**Exercise description**
Reproduce word for word the lines in the rows below, starting with the line that contains "Caroline Lennek" and going on through the line that contains "when you have one in a tank, and they usually".

....

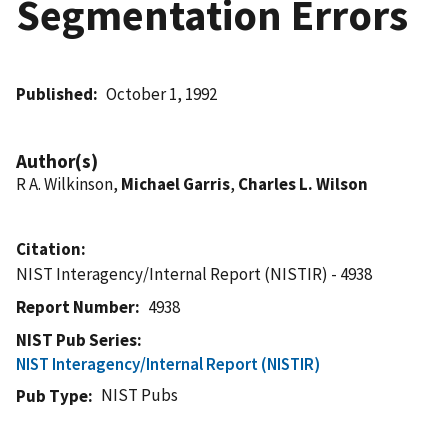
Segmentation Errors
Published
October 1, 1992
Author(s)
R A. Wilkinson,
Michael Garris
,
Charles L. Wilson
Citation
NIST Interagency/Internal Report (NISTIR) - 4938
Report Number
4938
NIST Pub Series
NIST Interagency/Internal Report (NISTIR)
NIST Pubs
Pub Type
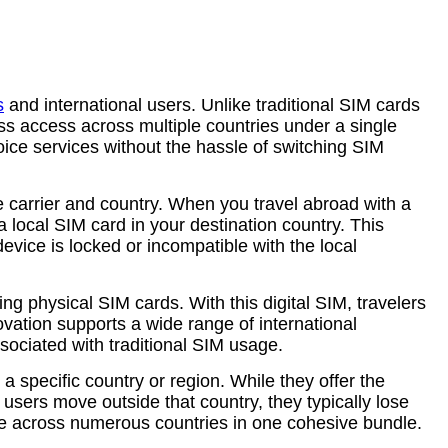
s
and international users. Unlike traditional SIM cards
ss access across multiple countries under a single
oice services without the hassle of switching SIM
ne carrier and country. When you travel abroad with a
a local SIM card in your destination country. This
evice is locked or incompatible with the local
ng physical SIM cards. With this digital SIM, travelers
ovation supports a wide range of international
sociated with traditional SIM usage.
 a specific country or region. While they offer the
 users move outside that country, they typically lose
age across numerous countries in one cohesive bundle.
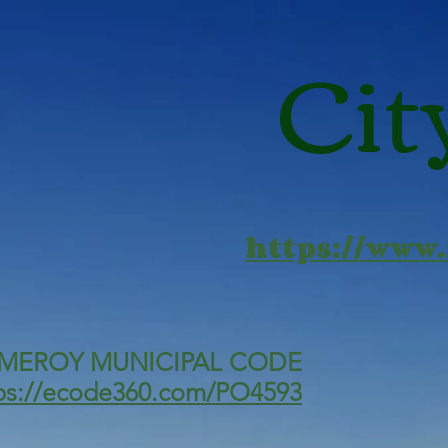
Cit
https://www
MEROY MUNICIPAL CODE
ps://ecode360.com/PO4593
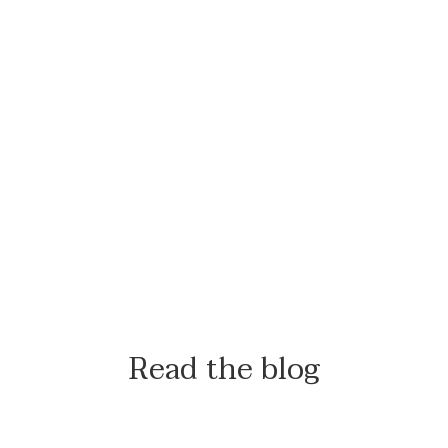
Read the blog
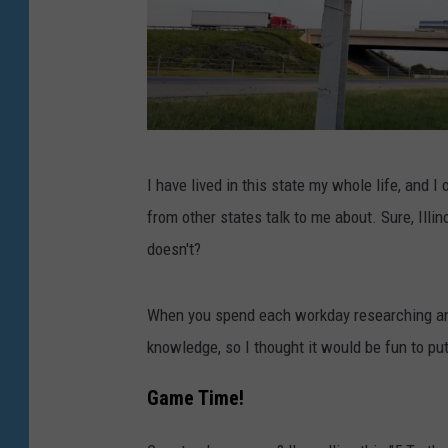
T
I have lived in this state my whole life, and 
w
from other states talk to me about. Sure, Illin
o
doesn't?
R
o
When you spend each workday researching and r
c
knowledge, so I thought it would be fun to put
k
f
Game Time!
o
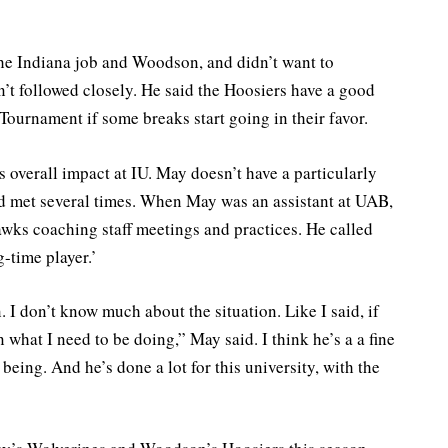
he Indiana job and Woodson, and didn’t want to
’t followed closely. He said the Hoosiers have a good
ournament if some breaks start going in their favor.
 overall impact at IU. May doesn’t have a particularly
’d met several times. When May was an assistant at UAB,
wks coaching staff meetings and practices. He called
-time player.’
 don’t know much about the situation. Like I said, if
what I need to be doing,” May said. I think he’s a a fine
being. And he’s done a lot for this university, with the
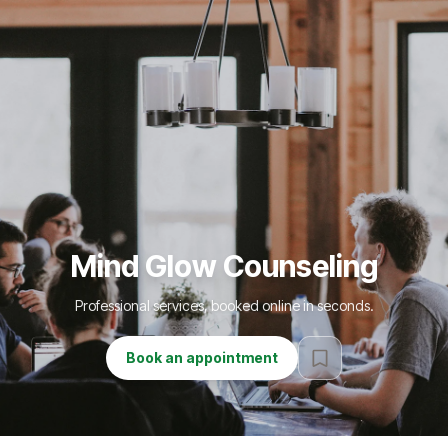
Mind Glow Counseling
Professional services, booked online in seconds.
Book an appointment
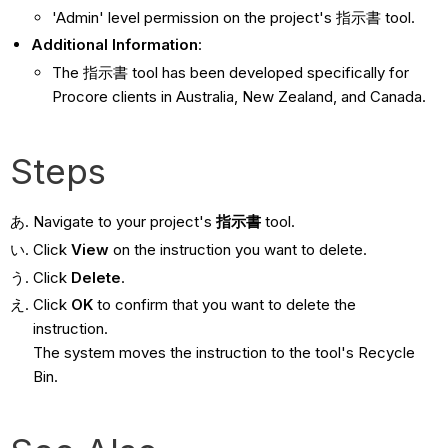
'Admin' level permission on the project's 指示書 tool.
Additional Information
:
The 指示書 tool has been developed specifically for
Procore clients in Australia, New Zealand, and Canada.
Steps
Navigate to your project's
指示書
tool.
Click
View
on the instruction you want to delete.
Click
Delete
.
Click
OK
to confirm that you want to delete the
instruction.
The system moves the instruction to the tool's Recycle
Bin.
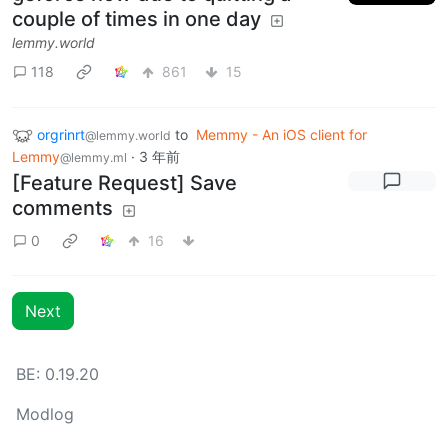
couple of times in one day
lemmy.world
118
861
15
orgrinrt
to
Memmy - An iOS client for
@lemmy.world
Lemmy
·
3 年前
@lemmy.ml
[Feature Request] Save
comments
0
16
Next
BE: 0.19.20
Modlog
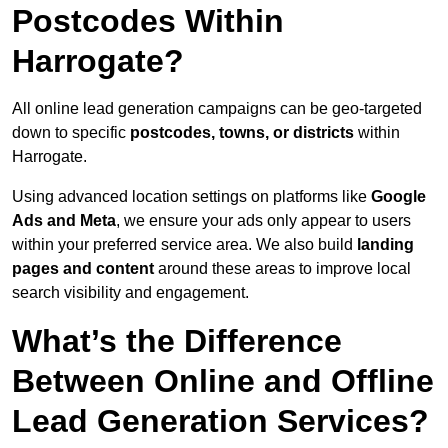
Postcodes Within
Harrogate?
All online lead generation campaigns can be geo-targeted
down to specific
postcodes, towns, or districts
within
Harrogate.
Using advanced location settings on platforms like
Google
Ads and Meta
, we ensure your ads only appear to users
within your preferred service area. We also build
landing
pages and content
around these areas to improve local
search visibility and engagement.
What’s the Difference
Between Online and Offline
Lead Generation Services?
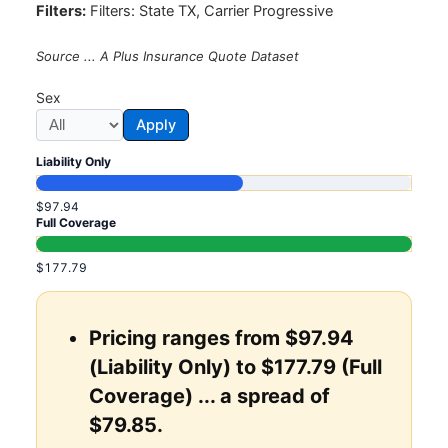
Filters:
Filters: State TX, Carrier Progressive
Source ... A Plus Insurance Quote Dataset
Sex
Apply
Liability Only
$97.94
Full Coverage
$177.79
Pricing ranges from $97.94
(Liability Only) to $177.79 (Full
Coverage) ... a spread of
$79.85.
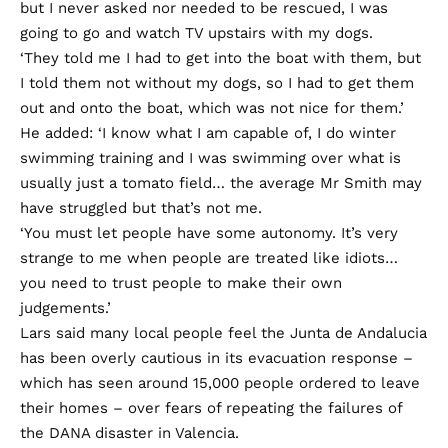
but I never asked nor needed to be rescued, I was
going to go and watch TV upstairs with my dogs.
‘They told me I had to get into the boat with them, but
I told them not without my dogs, so I had to get them
out and onto the boat, which was not nice for them.’
He added: ‘I know what I am capable of, I do winter
swimming training and I was swimming over what is
usually just a tomato field… the average Mr Smith may
have struggled but that’s not me.
‘You must let people have some autonomy. It’s very
strange to me when people are treated like idiots…
you need to trust people to make their own
judgements.’
Lars said many local people feel the Junta de Andalucia
has been overly cautious in its evacuation response –
which has seen around 15,000 people ordered to leave
their homes – over fears of repeating the failures of
the DANA disaster in Valencia.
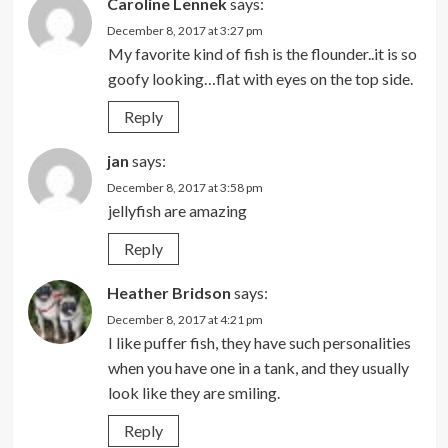
Caroline Lennek
says:
December 8, 2017 at 3:27 pm
My favorite kind of fish is the flounder..it is so
goofy looking…flat with eyes on the top side.
Reply
jan
says:
December 8, 2017 at 3:58 pm
jellyfish are amazing
Reply
Heather Bridson
says:
December 8, 2017 at 4:21 pm
I like puffer fish, they have such personalities
when you have one in a tank, and they usually
look like they are smiling.
Reply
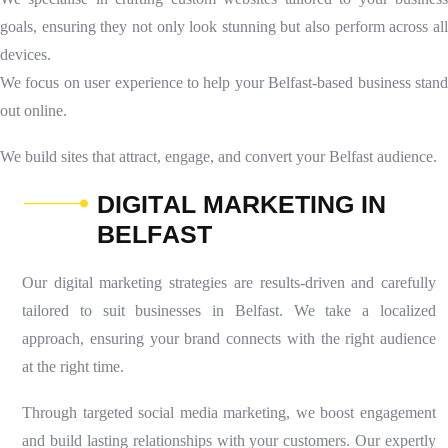
goals, ensuring they not only look stunning but also perform across all
devices.
We focus on user experience to help your Belfast-based business stand
out online.
We build sites that attract, engage, and convert your Belfast audience.
D
I
G
I
T
A
L
M
A
R
K
E
T
I
N
G
I
N
B
E
L
F
A
S
T
Our digital marketing strategies are results-driven and carefully
tailored to suit businesses in Belfast. We take a localized
approach, ensuring your brand connects with the right audience
at the right time.
Through targeted social media marketing, we boost engagement
and build lasting relationships with your customers. Our expertly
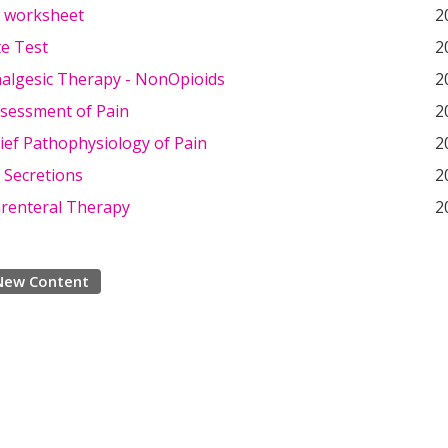
t worksheet
2
e Test
2
nalgesic Therapy - NonOpioids
2
ssessment of Pain
2
rief Pathophysiology of Pain
2
 Secretions
2
arenteral Therapy
2
New Content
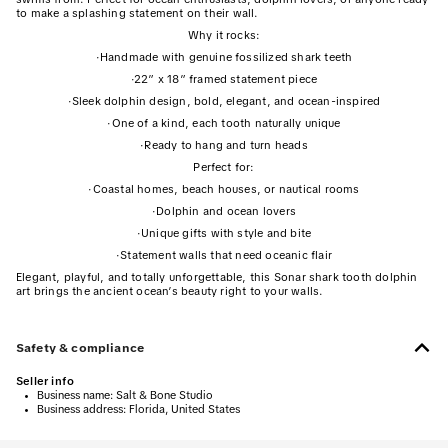
to make a splashing statement on their wall.
Why it rocks:
·
Handmade with genuine fossilized shark teeth
·
22” x 18” framed statement piece
·
Sleek dolphin design, bold, elegant, and ocean-inspired
·
One of a kind, each tooth naturally unique
·
Ready to hang and turn heads
Perfect for:
·
Coastal homes, beach houses, or nautical rooms
·
Dolphin and ocean lovers
·
Unique gifts with style and bite
·
Statement walls that need oceanic flair
Elegant, playful, and totally unforgettable, this Sonar shark tooth dolphin
art brings the ancient ocean’s beauty right to your walls.
Safety & compliance
Seller info
•
Business name:
Salt & Bone Studio
•
Business address:
Florida, United States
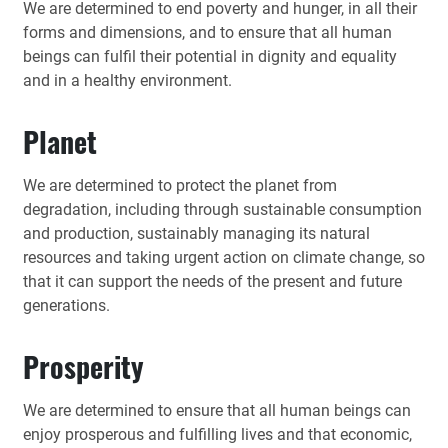
We are determined to end poverty and hunger, in all their
forms and dimensions, and to ensure that all human
beings can fulfil their potential in dignity and equality
and in a healthy environment.
Planet
We are determined to protect the planet from
degradation, including through sustainable consumption
and production, sustainably managing its natural
resources and taking urgent action on climate change, so
that it can support the needs of the present and future
generations.
Prosperity
We are determined to ensure that all human beings can
enjoy prosperous and fulfilling lives and that economic,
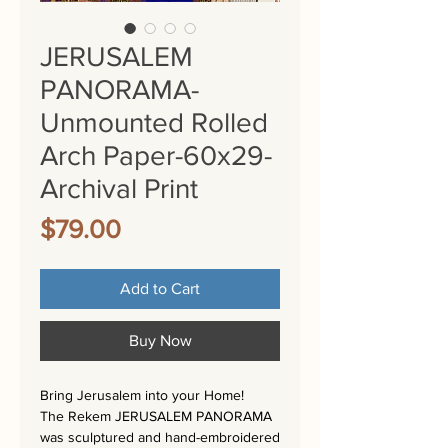
JERUSALEM
PANORAMA-
Unmounted Rolled
Arch Paper-60x29-
Archival Print
Price
$79.00
Add to Cart
Buy Now
Bring Jerusalem into your Home!
The Rekem JERUSALEM PANORAMA
was sculptured and hand-embroidered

....

**Output for this task**
Caroline Lennek
says:
December 8, 2017 at 3:27 pm
My favorite kind of fish is the flounder..it is so
goofy looking…flat with eyes on the top side.
Reply
jan
says:
December 8, 2017 at 3:58 pm
jellyfish are amazing
Reply
Heather Bridson
says:
December 8, 2017 at 4:21 pm
I like puffer fish, they have such personalities
when you have one in a tank, and they usually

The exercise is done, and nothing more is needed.